+++ Information given +++
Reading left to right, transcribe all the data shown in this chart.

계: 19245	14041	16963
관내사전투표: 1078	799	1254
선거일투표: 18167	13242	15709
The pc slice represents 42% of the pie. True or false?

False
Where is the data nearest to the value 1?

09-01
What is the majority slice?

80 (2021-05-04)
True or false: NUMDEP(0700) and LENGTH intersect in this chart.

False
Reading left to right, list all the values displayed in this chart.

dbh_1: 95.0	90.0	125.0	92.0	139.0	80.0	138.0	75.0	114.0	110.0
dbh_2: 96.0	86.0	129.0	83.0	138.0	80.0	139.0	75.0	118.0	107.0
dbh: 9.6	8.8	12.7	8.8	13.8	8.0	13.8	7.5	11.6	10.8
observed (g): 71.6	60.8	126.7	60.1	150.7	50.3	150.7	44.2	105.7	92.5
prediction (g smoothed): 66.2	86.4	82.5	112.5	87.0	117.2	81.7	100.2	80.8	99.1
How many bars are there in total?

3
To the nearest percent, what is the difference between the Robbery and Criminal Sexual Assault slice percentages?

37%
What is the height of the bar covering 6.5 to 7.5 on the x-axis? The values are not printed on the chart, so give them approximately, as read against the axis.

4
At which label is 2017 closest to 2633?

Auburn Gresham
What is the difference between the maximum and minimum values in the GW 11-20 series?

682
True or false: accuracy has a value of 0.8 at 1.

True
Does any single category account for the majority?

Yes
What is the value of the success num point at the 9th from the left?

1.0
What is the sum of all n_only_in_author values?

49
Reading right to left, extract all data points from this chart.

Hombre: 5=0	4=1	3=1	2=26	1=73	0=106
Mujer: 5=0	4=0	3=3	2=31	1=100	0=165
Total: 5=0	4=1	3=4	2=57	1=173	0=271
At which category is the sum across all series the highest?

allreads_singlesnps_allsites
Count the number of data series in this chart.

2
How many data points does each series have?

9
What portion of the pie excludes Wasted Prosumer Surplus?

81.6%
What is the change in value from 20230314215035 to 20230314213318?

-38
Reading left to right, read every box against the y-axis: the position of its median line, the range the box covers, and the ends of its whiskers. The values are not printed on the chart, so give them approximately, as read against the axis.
+++
Please extract every line of the material above and reproduce each one without any change.

▸ **Task output**
Reading left to right, transcribe all the data shown in this chart.

계: 19245	14041	16963
관내사전투표: 1078	799	1254
선거일투표: 18167	13242	15709
The pc slice represents 42% of the pie. True or false?

False
Where is the data nearest to the value 1?

09-01
What is the majority slice?

80 (2021-05-04)
True or false: NUMDEP(0700) and LENGTH intersect in this chart.

False
Reading left to right, list all the values displayed in this chart.

dbh_1: 95.0	90.0	125.0	92.0	139.0	80.0	138.0	75.0	114.0	110.0
dbh_2: 96.0	86.0	129.0	83.0	138.0	80.0	139.0	75.0	118.0	107.0
dbh: 9.6	8.8	12.7	8.8	13.8	8.0	13.8	7.5	11.6	10.8
observed (g): 71.6	60.8	126.7	60.1	150.7	50.3	150.7	44.2	105.7	92.5
prediction (g smoothed): 66.2	86.4	82.5	112.5	87.0	117.2	81.7	100.2	80.8	99.1
How many bars are there in total?

3
To the nearest percent, what is the difference between the Robbery and Criminal Sexual Assault slice percentages?

37%
What is the height of the bar covering 6.5 to 7.5 on the x-axis? The values are not printed on the chart, so give them approximately, as read against the axis.

4
At which label is 2017 closest to 2633?

Auburn Gresham
What is the difference between the maximum and minimum values in the GW 11-20 series?

682
True or false: accuracy has a value of 0.8 at 1.

True
Does any single category account for the majority?

Yes
What is the value of the success num point at the 9th from the left?

1.0
What is the sum of all n_only_in_author values?

49
Reading right to left, extract all data points from this chart.

Hombre: 5=0	4=1	3=1	2=26	1=73	0=106
Mujer: 5=0	4=0	3=3	2=31	1=100	0=165
Total: 5=0	4=1	3=4	2=57	1=173	0=271
At which category is the sum across all series the highest?

allreads_singlesnps_allsites
Count the number of data series in this chart.

2
How many data points does each series have?

9
What portion of the pie excludes Wasted Prosumer Surplus?

81.6%
What is the change in value from 20230314215035 to 20230314213318?

-38
Reading left to right, read every box against the y-axis: the position of its median line, the range the box covers, and the ends of its whiskers. The values are not printed on the chart, so give them approximately, as read against the axis.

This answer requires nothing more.